The concluding section of Secular/Sacred examines functional objects as well as depictions of “secular” scenes dealing with commerce and luxury goods. Beginning in the eleventh century a new economy centering around coinage, commerce, and the banking trade began to develop and came to dominate the secular life of the later middle ages. In a Romanesque sculpture personifying avarice and manuscript illuminations this section examines the new iconography spawned by this commercial economy. The prominence of the Gospel scene of Christ’s Purification of the Temple and visions of the Last Judgment, where greed is amongst the sins most harshly punished, take on additional meanings as criticisms of the accumulation of wealth.

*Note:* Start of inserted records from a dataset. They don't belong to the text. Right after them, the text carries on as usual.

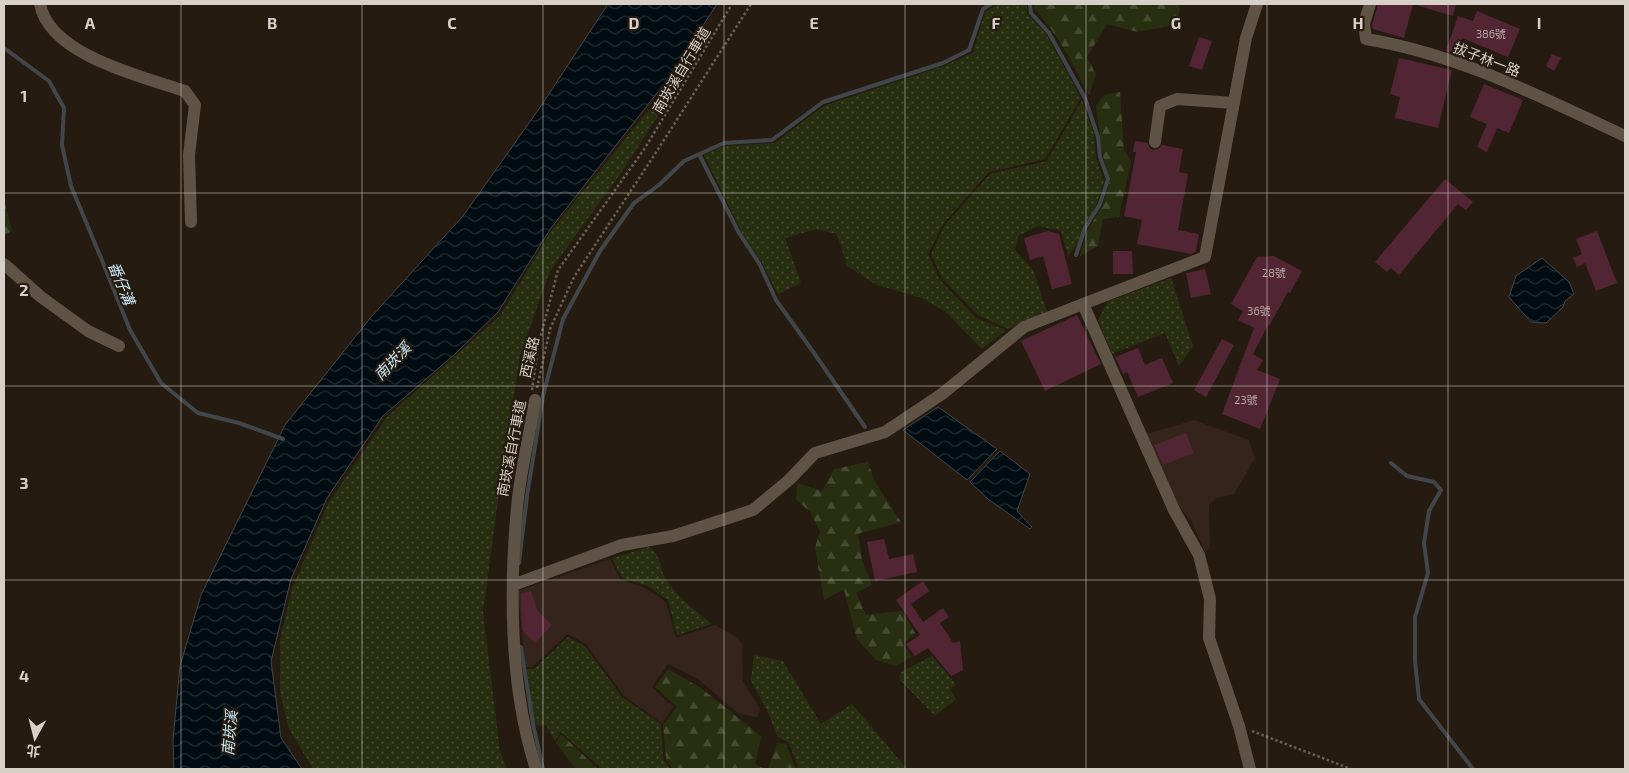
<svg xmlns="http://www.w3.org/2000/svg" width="1629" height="773" font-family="'Exo 2','Noto Sans TC',sans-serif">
  <defs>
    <pattern id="grass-dots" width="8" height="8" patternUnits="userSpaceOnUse" patternTransform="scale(1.25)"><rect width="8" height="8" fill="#282f11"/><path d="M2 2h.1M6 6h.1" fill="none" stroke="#464c32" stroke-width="1.8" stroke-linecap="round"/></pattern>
    <pattern id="forest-firs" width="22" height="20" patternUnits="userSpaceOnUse" patternTransform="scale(1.25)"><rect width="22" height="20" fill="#282f11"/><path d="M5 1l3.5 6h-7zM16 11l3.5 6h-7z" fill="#464c32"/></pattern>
    <pattern id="water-waves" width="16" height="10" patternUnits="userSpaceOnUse" patternTransform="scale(1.25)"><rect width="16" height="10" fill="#000b12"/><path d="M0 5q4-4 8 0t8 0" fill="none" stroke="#242e33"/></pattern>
  </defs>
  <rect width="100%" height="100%" fill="#261b10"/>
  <!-- commercial -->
  <path fill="#34241c" d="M1194 420 1249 440 1255 458 1234 494 1216 498 1209 505 1210 548 1205 552 1191 520 1172 500 1147 434Z
    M610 559 620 579 645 588 666 602 676 638 715 625 738 638 742 644 743 681 760 709 757 717 739 714 698 679 668 664 652 687 674 707 662 723 624 696 586 644 568 634 532 667H525L518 591Z"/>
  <!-- grass -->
  <path fill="url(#grass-dots)" d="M998 4H1027V13L1046 34 1081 98 1045 159 989 172 943 224 928 254 940 280 976 318 1006 330 982 349 946 312 922 298 877 285 847 266 837 234 817 229 785 238 801 283 778 294 761 261 744 237 704 155 724 146 775 143 824 106 944 66 973 53 985 12Z
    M1082 100 1094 134 1096 158 1104 181 1097 203 1076 246 1068 256 1061 231 1038 226 1018 236 1015 250 1033 270 1047 311 1008 329 978 315 942 278 931 254 945 225 990 174 1047 161Z
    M651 107 659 114 621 173 550 271 520 356 500 486 483 612 500 751 507 769H313L289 729 280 692V640L292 589 328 504 387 417 500 316 552 230Z
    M1171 278 1193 346 1179 366 1165 333 1112 354 1098 320 1107 302Z
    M649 547C664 559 658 568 667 581 679 598 696 611 712 624L677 635 668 600 648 586 622 578 612 558Z
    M568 637 585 646 622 697 661 724 663 759 670 769H602L561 732 555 741 546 725 534 726 527 669H534Z
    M754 655 783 661 821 724 852 704 907 769H799L789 743 777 736 769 714 751 681Z
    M932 656 956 684 950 690 956 699 935 716 899 679 901 672Z"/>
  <!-- forest -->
  <path fill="url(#forest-firs)" d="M1034 4H1178L1180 10 1177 24 1138 32 1107 24 1087 57 1096 75 1089 95C1073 64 1058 34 1034 8Z
    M1120 92 1124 150 1131 161 1119 217 1103 219 1098 246 1080 256 1087 231 1102 207 1110 180 1102 153 1096 106 1104 95Z
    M4 200 12 231 4 235Z
    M868 462 875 482 901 522 858 534 862 560 872 585 856 593 866 615 902 611 915 633 903 644 911 657 896 666 876 660 857 639 844 589 824 600 815 548 820 531 810 512 796 499 797 483 822 491 834 469Z
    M668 669 701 688 761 736 755 764 765 769H673L666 759 663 725 677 707 655 687Z
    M561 734 598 769H576L556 743Z
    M777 743 786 744 796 769H768Z"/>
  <!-- water -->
  <path fill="url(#water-waves)" stroke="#404649" d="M608 4H717L668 79 551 228 498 312 455 354 383 416 327 498 291 579 271 661 281 738 302 769H174L173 740 180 666 201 595 285 425 371 317 463 216 541 106Z
    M1542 258 1569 282 1574 294 1565 301 1563 307 1546 323 1531 322 1509 297 1516 276Z
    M938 407 997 449 967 480 903 430Z
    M1000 451 1030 474 1017 511 1032 527 1030 529 988 499 970 482Z"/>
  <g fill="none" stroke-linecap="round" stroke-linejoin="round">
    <!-- stream -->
    <path stroke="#404649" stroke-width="4" d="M1030 4 1031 13 1049 33 1085 98 1098 137 1100 157 1108 179 1100 204 1085 228 1076 255
      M4 48 49 81 64 108 62 145 71 186 101 258 130 330 161 383 198 413 239 423 283 439
      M699 154 739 233 759 263 776 300 814 353 865 427
      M1391 463 1407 476 1434 482 1441 490 1429 511 1424 543 1428 573 1415 617V661L1419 699 1473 769
      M519 563 527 496 543 396 563 319 600 251 634 203 659 185 684 161 724 143 772 140 823 102 943 63 969 50 983 9 991 4
      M521 647 533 724 543 769"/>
  </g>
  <!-- building -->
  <path fill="#522535" d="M1378 4H1413L1404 38 1373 29 1372 25Z
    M1420 4H1456L1453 16 1419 6Z
    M1477 11 1520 29 1508 57 1462 38 1457 54 1446 51 1458 16 1473 21Z
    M1199 37 1212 41 1202 70 1189 66Z
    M1552 54 1561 58 1554 71 1546 66Z
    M1399 58 1452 70 1438 128 1395 118 1400 97 1390 94Z
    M1484 84 1523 100 1509 133 1497 128 1487 152 1477 147 1487 124 1470 117Z
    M1135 141 1147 143 1150 148 1153 150 1158 149 1162 145 1183 149 1179 172 1188 174 1178 230 1199 234 1196 251 1191 254 1137 244 1142 220 1124 216 1136 152H1133Z
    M1445 179 1473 202 1466 210 1458 204 1399 275 1391 268 1387 272 1375 262Z
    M1048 231 1059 234 1072 284 1052 289 1043 256 1030 260 1024 238Z
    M1597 231 1617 283 1596 291 1585 263 1577 267 1573 258 1582 254 1576 239Z
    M1113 251H1132L1133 274H1113Z
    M1274 256 1302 271 1290 293 1288 292 1269 326 1268 325 1253 354 1263 360 1257 370 1280 379 1260 429 1222 414 1254 328 1238 320 1243 311 1231 304 1257 257Z
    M1205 269 1211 294 1191 298 1186 273Z
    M1077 315 1101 364 1045 391 1021 341Z
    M1222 339 1234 345 1206 397 1194 390Z
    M1138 348 1145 365 1162 358 1173 383 1138 397 1127 372 1123 374 1115 357Z
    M1186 433 1194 453 1163 465 1154 445Z
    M884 539 889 559 913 554 917 572 875 581 867 542Z
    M923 581 929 591 911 604 923 622 943 608 949 617 940 623 953 643 960 641 963 670 951 676 928 648 915 656 906 644 920 635 896 600Z
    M531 591 537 610 552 625 535 643 522 630 521 593Z"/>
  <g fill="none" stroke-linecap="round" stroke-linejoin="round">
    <!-- path -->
    <path stroke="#696056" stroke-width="2.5" stroke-dasharray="2.5 2.5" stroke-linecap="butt" d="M537 388 550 329 574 277 655 154 751 4
      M532 390 538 347 558 270 645 148 732 4
      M1252 731 1351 769"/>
    <!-- minor -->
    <path stroke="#5f5346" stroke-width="12" d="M40 4C49 55 143 77 185 91L195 105 189 155 191 222
      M1370 4 1364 24 1366 39C1458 54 1541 97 1625 136
      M1155 142 1160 106 1177 99 1234 103
      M4 264 41 297 88 331 119 346
      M535 400C530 432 522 465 518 498 509 584 509 686 536 769
      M513 585 622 545 673 536 753 510 789 480 815 453 885 432 942 394 1024 327 1083 304
      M1250 769 1239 726 1209 638 1210 599 1199 555 1174 510 1083 304 1205 257 1246 38 1257 4"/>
  </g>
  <!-- grid -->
  <path fill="none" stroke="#d7d0c8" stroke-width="1" stroke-opacity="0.55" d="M181 4V769M362 4V769M543 4V769M724 4V769M905 4V769M1086 4V769M1267 4V769M1448 4V769M4 193H1625M4 386H1625M4 580H1625"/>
  <g text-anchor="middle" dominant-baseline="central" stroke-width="4.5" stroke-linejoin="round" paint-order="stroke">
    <!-- number labels -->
    <g font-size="11" fill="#b6a5a3">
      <text x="1491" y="33">386號</text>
      <text x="1274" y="272">28號</text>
      <text x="1259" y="310">36號</text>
      <text x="1246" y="399">23號</text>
    </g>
    <!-- street labels -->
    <g font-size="14" fill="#d7d0c8" stroke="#261b10">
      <text transform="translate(1487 59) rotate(21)">拔子林一路</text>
      <text transform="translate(681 70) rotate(-59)">南崁溪自行車道</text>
      <text transform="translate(529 357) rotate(-77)">西溪路</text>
      <text transform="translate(511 448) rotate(-79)">南崁溪自行車道</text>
    </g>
    <!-- water labels -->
    <g font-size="15" font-style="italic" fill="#c8eaf8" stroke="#261b10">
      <text transform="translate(122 283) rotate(68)">番仔溝</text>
      <text transform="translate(392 361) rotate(-46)">南崁溪</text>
      <text transform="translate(229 733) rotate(-85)">南崁溪</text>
    </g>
  </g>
  <g font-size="16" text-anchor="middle" font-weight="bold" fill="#d7d0c8" stroke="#261b10" stroke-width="4.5" stroke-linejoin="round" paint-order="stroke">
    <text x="90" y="29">A</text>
    <text x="272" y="29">B</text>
    <text x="452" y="29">C</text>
    <text x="634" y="29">D</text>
    <text x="814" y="29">E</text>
    <text x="996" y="29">F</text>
    <text x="1176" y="29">G</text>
    <text x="1358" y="29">H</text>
    <text x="1539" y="29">I</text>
    <text x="24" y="102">1</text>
    <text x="24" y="296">2</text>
    <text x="24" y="489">3</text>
    <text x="24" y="682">4</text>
  </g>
  <!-- border -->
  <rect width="1629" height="773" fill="none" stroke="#d7d0c8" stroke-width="10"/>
  <!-- north arrow -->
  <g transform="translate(35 738) rotate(187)" stroke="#261b10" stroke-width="4" paint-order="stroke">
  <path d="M0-4L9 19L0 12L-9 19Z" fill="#d7d0c8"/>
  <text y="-8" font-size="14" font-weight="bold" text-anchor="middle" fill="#d7d0c8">北</text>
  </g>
</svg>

A second area of this section focuses on textiles and jewelry to show how piety and status came to reinforce one another and how the symbols of one became the symbols of the other. Aristocratic displays of status were shaped in important ways by the religious practices of monks while at the same time spiritual displays of professional religious (along with some of the iconography they deployed) were transformed by habits of aristocratic status display. The section also shows how textiles, in some ways, moved in the opposite direction. The aristocracy’s lavish use of textiles was enthusiastically imported into religious life both by laypeople and by professional religious: saints can be identified in several manuscripts by their brocade-banded costumes; bishops were buried in cloth-of-gold copes, and pious Christians, who went humbly to their graves in shrouds, were sometimes buried in winding cloths made from rare Byzantine or Arab silk. Piety could thus be marked, even symbolized by extravagance. The final area of this section examines works produced in the Islamic world. Made as accouterments for the good life, these textiles and ceramics which the wealthy and powerful enjoyed in the Islamic lands, paradoxically took on new meanings when they reached Europe, as trophies, gifts, or trade-goods, in association with Christian practices and as reliquaries for the remains of Christian saints.